Los aficionados a la Biblia casi por fuerza serán aficionados a la miel. En el Cantar de los Cantares, que habla de amor, es obvio que la miel da mucho juego. El amor, la dulzura, etcétera. Pero la miel será ascética y profética con los rigores de Juan el Bautista, y los israelitas tomaron un maná como flor de harina amasada con miel, y en su tierra prometida iba a manar leche y miel aunque luego aquello era un erial y hubo que ponerse a planear kibbutzim. Por otra parte, los exégetas discuten si lo que se dice en el texto bíblico es miel o no sé qué néctar del dátil –pero esta es una lejana discusión. Ya en la tradición cristiana, San Ambrosio, obispo de Milán, fue orador sagrado tan estimable que sus palabras eran consideradas dulces como la miel y por eso se le representa con abejas que salen de su boca o que revolotean alrededor de su cabeza. San Bernardo es llamado el doctor melifluo aunque dijo en ocasiones palabras de verdadero fuego.  

Con todo, es la italiana Rita de Casia la santa que tiene una mayor relación con la apicultura en general. Santa Rita era un bebé cuando unas abejas muy blancas le entraban y salían de la boca sin hacerle daño, alimentándola con miel de modo que la niña ni lloraba para alertar a sus padres. Esta especie de abejas es extraña, endémica, y habita aún, para pasmo del peregrino, en los muros del monasterio ritiano, siendo consideradas por los biólogos como ‘abejas murarias’ y por los turistas piadosos como ‘abejas de Santa Rita’. Estas abejas llamaron la atención de un insigne papa apicultor, Urbano VIII, uno de los papas que han ostentado fecundas abejas en su escudo pontifical.

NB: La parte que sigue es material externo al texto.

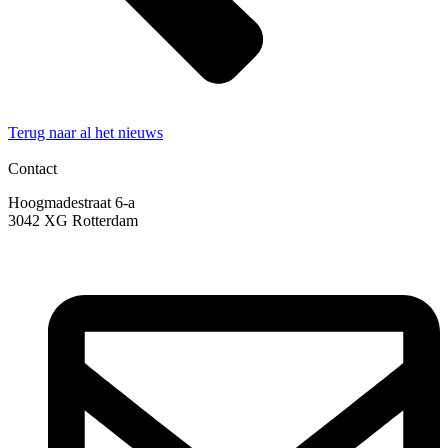
Terug naar al het nieuws
Contact
Hoogmadestraat 6-a
3042 XG Rotterdam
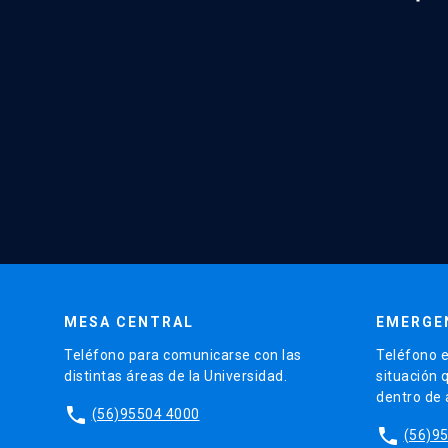
MESA CENTRAL
EMERGE
Teléfono para comunicarse con las
Teléfono e
distintas áreas de la Universidad.
situación 
dentro de
phone
(56)95504 4000
phone
(56)9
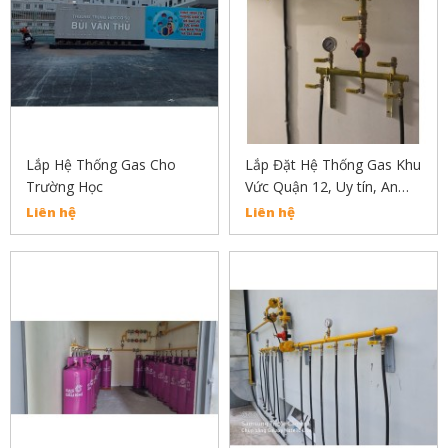
Lắp Hệ Thống Gas Cho
Lắp Đặt Hệ Thống Gas Khu
Trường Học
Vức Quận 12, Uy tín, An
Toàn, Chất Lượng
Liên hệ
Liên hệ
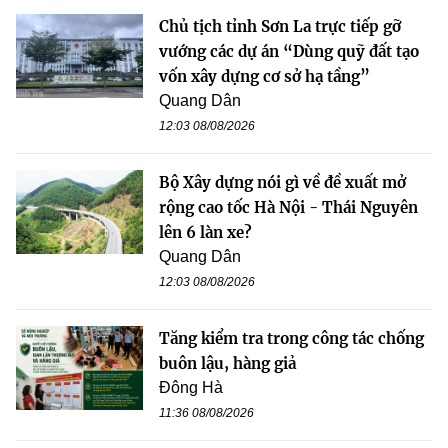
Chủ tịch tỉnh Sơn La trực tiếp gỡ
vướng các dự án “Dùng quỹ đất tạo
vốn xây dựng cơ sở hạ tầng”
Quang Dân
12:03 08/08/2026
Bộ Xây dựng nói gì về đề xuất mở
rộng cao tốc Hà Nội - Thái Nguyên
lên 6 làn xe?
Quang Dân
12:03 08/08/2026
Tăng kiểm tra trong công tác chống
buôn lậu, hàng giả
Đông Hà
11:36 08/08/2026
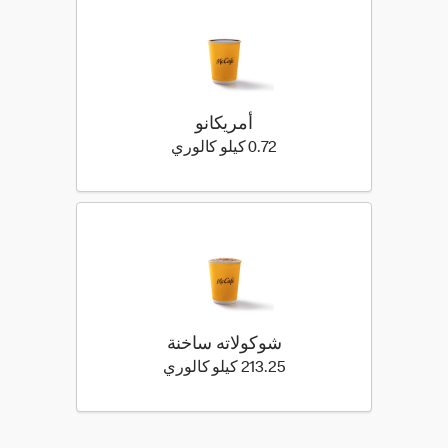
أمريكانو
0.72 كيلو سعرة حرارية
0.72 كيلو كالوري
شوكولاته ساخنة
213.25 كيلو سعرة حرارية
213.25 كيلو كالوري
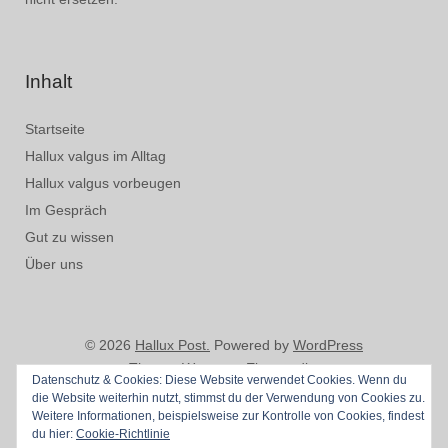
Inhalt
Startseite
Hallux valgus im Alltag
Hallux valgus vorbeugen
Im Gespräch
Gut zu wissen
Über uns
© 2026
Hallux Post.
Powered by
WordPress
Theme: Weta von
Elmastudio
.
Datenschutz & Cookies: Diese Website verwendet Cookies. Wenn du
die Website weiterhin nutzt, stimmst du der Verwendung von Cookies zu.
Weitere Informationen, beispielsweise zur Kontrolle von Cookies, findest
du hier:
Cookie-Richtlinie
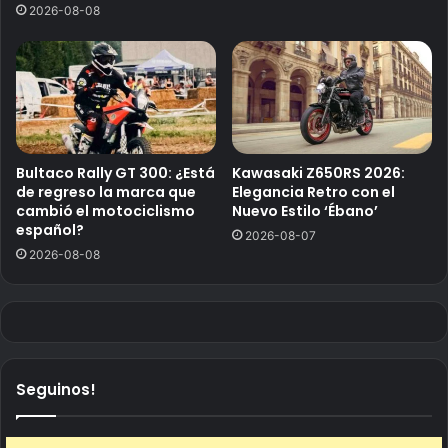
2026-08-08
Bultaco Rally GT 300: ¿Está
Kawasaki Z650RS 2026:
de regreso la marca que
Elegancia Retro con el
cambió el motociclismo
Nuevo Estilo ‘Ébano’
español?
2026-08-07
2026-08-08
Seguinos!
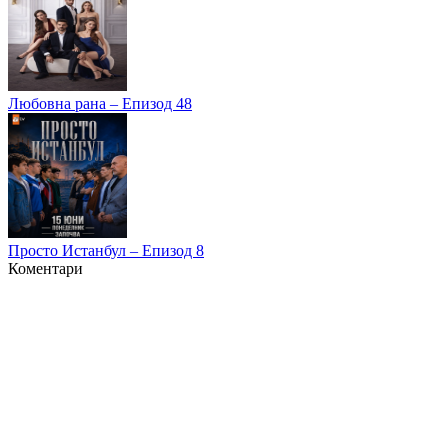
Любовна рана – Епизод 48
Просто Истанбул – Епизод 8
Коментари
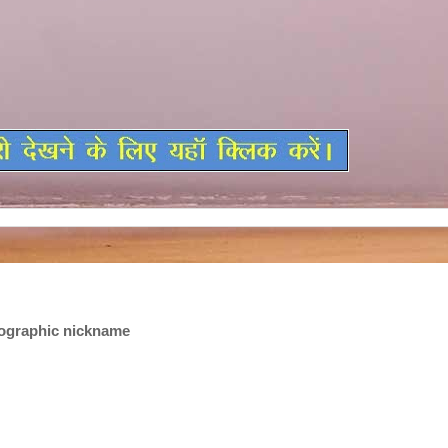
eographic nickname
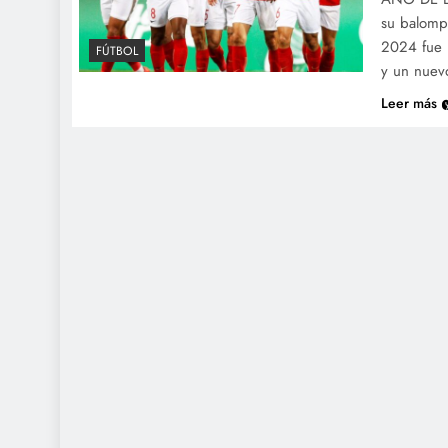
su balomp
2024 fue u
FÚTBOL
y un nuev
Leer más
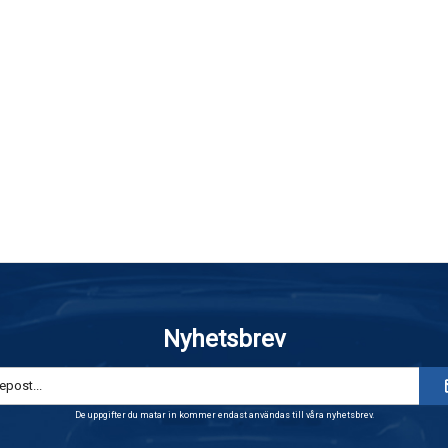
Nyhetsbrev
De uppgifter du matar in kommer endast användas till våra nyhetsbrev.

Al papa le llamó la atención el fenómeno de que las abejas blancas surgían de las paredes del monasterio desde la Semana Santa de cada año hasta la festividad –el 22 de mayo- de Santa Rita, momento en el que se reducían a inactividad. Urbano VIII mandó capturar unas cuantas abejas, movido por espíritu curioso: a una de ellas le ató un hilo y ordenó que fuera puesta en libertad. La abeja sería descubierta a ciento cincuenta kilómetros de Roma, en el monasterio de Santa Rita, naturalmente. Siglos después, las monjas, que son inteligentes como las mismas abejas, han puesto unas colmenas y venden su miel para el sostenimiento del monasterio. Ya hay un grupo de presión para que el papa emérito Benedicto XVI –que lleva un oso goloso en su escudo papal- dé alguna indulgencia por tomarla y la miel confirme así su condición de alimento del espíritu.